§ Tindakan yang Diperlukan
- A) Dalam teks tentang tuduhan terhadap Rusia, sebagai apa Rusia memandang persiapan tersebut?
- B) Tuliskan semua nama diri (negara, organisasi, atau perusahaan) yang muncul dalam teks tentang tuduhan terhadap Rusia.
- C) Teruskan teks tentang tuduhan terhadap Rusia mulai dari titik akhirnya.

------ Teks yang Dikaji

Bahasa halus ini, bagaimanapun, tidak menipu semua orang. Rusia, seperti disinggung sebelumnya, melihat persiapan ini sebagai provokasi. Dunia juga mulai mempertanyakan narasi satu sisi yang menempatkan Rusia sebagai penutup segala ancaman. Tanpa bukti invasi yang jelas, tuduhan ini berisiko dilihat sebagai alat politik untuk memperkuat solidaritas NATO dan meningkatkan penjualan senjata, seperti yang tersirat dari  digambarkan dalam kontrak Rheinmetall.

------------
------ Data Hasil Ekstraksi

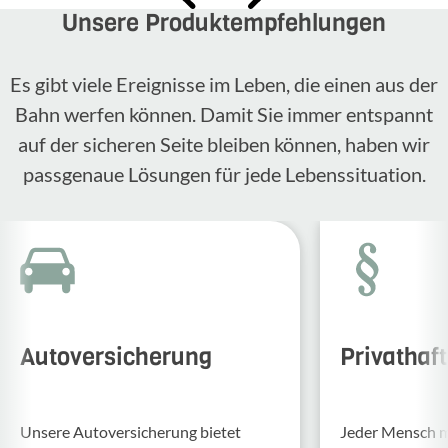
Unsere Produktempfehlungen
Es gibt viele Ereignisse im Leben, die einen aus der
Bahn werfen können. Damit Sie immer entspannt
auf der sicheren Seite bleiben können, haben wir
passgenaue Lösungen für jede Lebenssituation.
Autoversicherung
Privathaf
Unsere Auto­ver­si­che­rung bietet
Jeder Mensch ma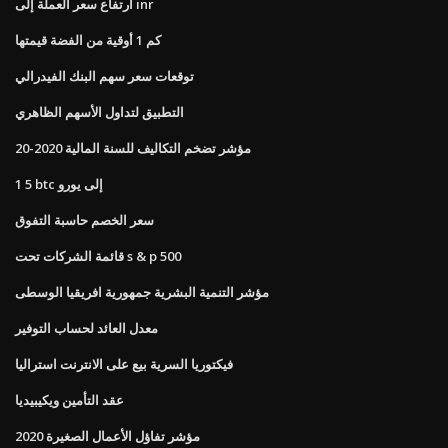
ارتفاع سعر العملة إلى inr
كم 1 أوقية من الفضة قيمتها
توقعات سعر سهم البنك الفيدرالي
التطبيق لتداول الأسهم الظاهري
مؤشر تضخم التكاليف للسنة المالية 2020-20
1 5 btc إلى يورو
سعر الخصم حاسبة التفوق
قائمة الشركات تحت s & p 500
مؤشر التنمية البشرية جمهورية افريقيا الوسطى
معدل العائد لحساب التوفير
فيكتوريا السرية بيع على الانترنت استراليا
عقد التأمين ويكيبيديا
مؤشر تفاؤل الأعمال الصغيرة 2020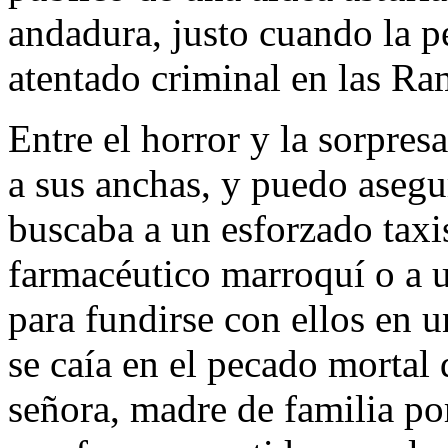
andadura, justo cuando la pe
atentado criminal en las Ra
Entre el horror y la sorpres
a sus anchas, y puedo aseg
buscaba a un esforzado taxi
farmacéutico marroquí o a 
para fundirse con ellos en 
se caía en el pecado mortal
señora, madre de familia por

------------

§ Jawaban yang Diberikan
- A) Sebagai provokasi.

- B) Rusia, NATO, Rheinmetall

- C)
Jadi, apakah Jerman dan NATO bersiap perang dengan Rusia? Secara de facto, ya. Langkah-langkah logistik, dana besar, dan target kesiapan 2029 menunjukkan mereka sedang membangun kapasitas untuk menghadapi Rusia sebagai ancaman utama. Namun, ini bukan rencana untuk menginvasi Rusia, melainkan persiapan defensif berdasarkan asumsi bahwa Rusia akan menyerang. Narasi ini, meski spekulatif, telah mendorong eskalasi yang berbahaya, di mana diplomasi, bukan senjata, seharusnya menjadi prioritas.

Kembali ke Berlin, langit masih kelabu. Persiapan Jerman dan NATO mungkin bertujuan menjaga perdamaian, tetapi dengan Rusia sebagai musuh imajiner yang terus diulang, risiko salah langkah nyata. Dunia tidak bodoh; bahasa halus tidak bisa menyembunyikan kenyataan bahwa persiapan ini, meski defensif, berpusat pada perang dengan Rusia. Pertanyaannya, akankah narasi ini memicu konflik yang justru ingin mereka hindari?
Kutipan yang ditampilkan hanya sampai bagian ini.